Tentu saja Ceng Thian Sin dan Toan Kim Hong menjadi terkejut bukan main mendengar ucapan murid mereka itu tadi, seperti juga Sui Cin, mereka mendengar ribut-ribut dan angin pukulan yang datang dari taman, maka mereka cepat keluar dan bertemu dengan puteri mereka yang juga berlari keluar menuju taman. Ketika melihat Ki Liong terguling dan Kui Hong mengejar dan mengirim tendangan Sui Cin yang sudah tiba di dekat puterinya, cepat menangkis.

“Kui Hong, apalagi yang terjadi? Apakah kalian berlatih silat lagi?” tanya Sui Cin dengan suara penuh teguran karena dianggapnya bahwa puterinya itu keterlaluan terhadap susiok yang sepatutnya dihormati.

“Ibu, dia itu…. kurang ajar sekali! Aku harus memukulnya, dia kurang ajar dan menghina aku!” bentak Kui Hong marah.

Mendengar ucapan ini, Sui Cin dan ibunya menjadi kaget bukan main. Terutama sekali Ceng Thian Sin dan Toan Kim Hong. Mereka mengenal murid mereka itu sebagai seorang pemuda yang sopan dan tidak pernah kurang ajar, bahkan sopan dan ramah, juga rendah hati. Bagaimana kini secara tiba-tiba saja, belum juga satu malam setelah Kui Hong dan ibunya datang, Kui Hong menuduhnya kurang ajar dan menghinanya?
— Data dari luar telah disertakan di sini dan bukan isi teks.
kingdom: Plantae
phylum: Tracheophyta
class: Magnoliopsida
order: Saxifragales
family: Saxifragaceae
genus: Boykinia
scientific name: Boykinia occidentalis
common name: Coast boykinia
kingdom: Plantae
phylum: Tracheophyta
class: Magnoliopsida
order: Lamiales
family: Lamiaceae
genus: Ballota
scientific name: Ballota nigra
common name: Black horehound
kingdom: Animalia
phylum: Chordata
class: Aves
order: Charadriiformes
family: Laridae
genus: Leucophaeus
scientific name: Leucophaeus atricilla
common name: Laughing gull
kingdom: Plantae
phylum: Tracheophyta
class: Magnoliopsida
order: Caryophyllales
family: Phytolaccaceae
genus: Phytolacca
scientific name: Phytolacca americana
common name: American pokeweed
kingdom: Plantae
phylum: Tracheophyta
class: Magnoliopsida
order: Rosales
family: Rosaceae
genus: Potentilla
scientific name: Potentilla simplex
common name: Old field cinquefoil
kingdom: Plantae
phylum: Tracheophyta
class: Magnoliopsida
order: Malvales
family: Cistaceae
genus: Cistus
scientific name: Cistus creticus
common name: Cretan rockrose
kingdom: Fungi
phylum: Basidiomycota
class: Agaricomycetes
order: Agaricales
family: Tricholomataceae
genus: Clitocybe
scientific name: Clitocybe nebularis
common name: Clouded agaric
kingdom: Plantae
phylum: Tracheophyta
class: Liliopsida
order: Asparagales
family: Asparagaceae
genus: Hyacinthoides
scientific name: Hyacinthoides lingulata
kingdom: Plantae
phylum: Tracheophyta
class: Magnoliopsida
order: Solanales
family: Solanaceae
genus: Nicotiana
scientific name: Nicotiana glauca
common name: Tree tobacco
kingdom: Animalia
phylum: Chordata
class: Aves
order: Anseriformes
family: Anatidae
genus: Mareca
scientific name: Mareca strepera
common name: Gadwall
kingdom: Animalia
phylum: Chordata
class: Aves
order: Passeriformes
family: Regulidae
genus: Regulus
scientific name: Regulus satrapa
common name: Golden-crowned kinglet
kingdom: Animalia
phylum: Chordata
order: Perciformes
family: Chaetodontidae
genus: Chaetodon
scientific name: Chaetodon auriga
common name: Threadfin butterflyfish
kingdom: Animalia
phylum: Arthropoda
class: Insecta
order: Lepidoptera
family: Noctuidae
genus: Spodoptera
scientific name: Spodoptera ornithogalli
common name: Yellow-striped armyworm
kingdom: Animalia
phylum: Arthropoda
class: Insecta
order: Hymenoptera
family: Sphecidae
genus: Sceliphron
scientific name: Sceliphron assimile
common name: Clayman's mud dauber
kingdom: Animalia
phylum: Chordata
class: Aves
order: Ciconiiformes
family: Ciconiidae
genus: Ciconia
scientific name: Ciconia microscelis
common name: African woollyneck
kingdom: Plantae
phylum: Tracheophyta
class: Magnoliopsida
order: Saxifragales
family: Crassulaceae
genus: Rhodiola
Sui Cin juga merasa heran. Puterinya itu tidak pernah berbohong dan kalau puterinya sudah marah seperti itu, sudah pasti ada sebabnya. Akan tetapi iapun meragukan kata-kata Kui Hong karena rasanya tidak mungkin sutenya yang demikian sopan itu tiba-tiba berani kurang ajar terhadap Kui Hong.

“Apa yang telah terjadi? Apa maksudmu dengan kurang ajar dan menghinamu itu Kui Hong?”

Wajah Kui Hong menjadi merah sekali dan iapun baru menyadari betapa memalukan keadaan itu. Kalau bukan kepada ibunya, kakek dan neneknya, tentu ia akan malu untuk menjawab. Akan tetapi keadaan sudah menjadi seperti itu, terpaksa ia harus mengaku apa yang sesungguhnya telah terjadi.

“Ibu, dia itu… dia berani memuji-muji kecantikanku, bahkan diapun berani merayuku!”

Sui Cin terbelalak, juga kakek dan nenek itu memandang kepada murid mereka dengan alis berkerut dan perasaan aneh.

“Ki Liong, apakah yang telah kau lakukan sehingga cucu kami marah kepadamu?” tanya Ceng Thian Sin suaranya tenang sekali.